▼▼▼

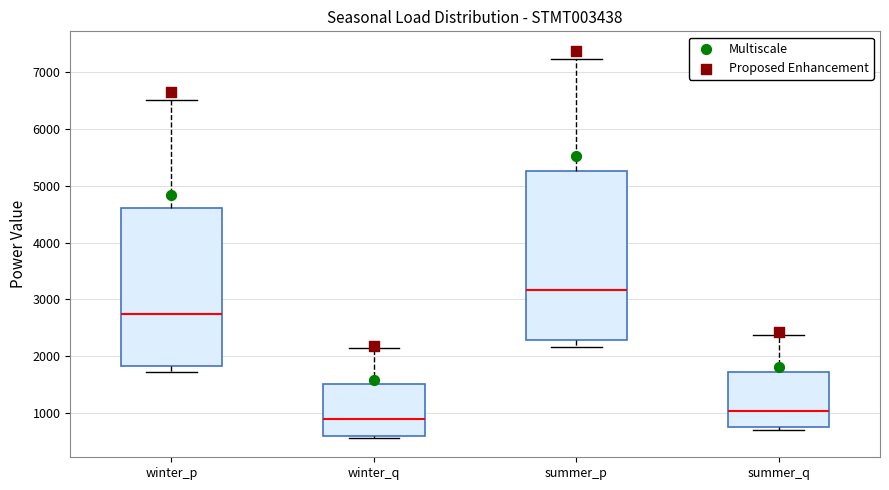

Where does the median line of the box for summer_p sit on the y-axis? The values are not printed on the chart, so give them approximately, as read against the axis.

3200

▲▲▲
▼▼▼

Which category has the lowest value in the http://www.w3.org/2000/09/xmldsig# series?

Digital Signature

▲▲▲
▼▼▼

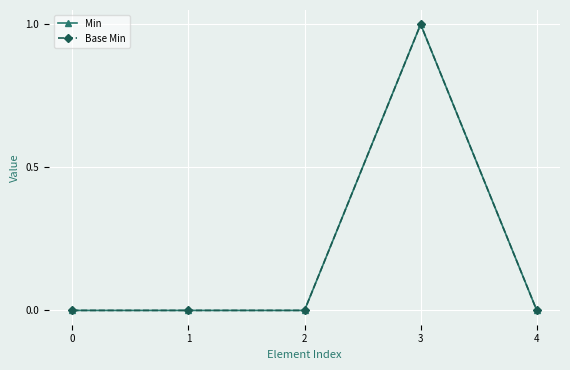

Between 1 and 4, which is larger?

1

▲▲▲

PROBLEM TO WORK ON.
Which lines in the entries above contain the word "values"? Pick out each one and copy it in full.

REPLY.
Where does the median line of the box for summer_p sit on the y-axis? The values are not printed on the chart, so give them approximately, as read against the axis.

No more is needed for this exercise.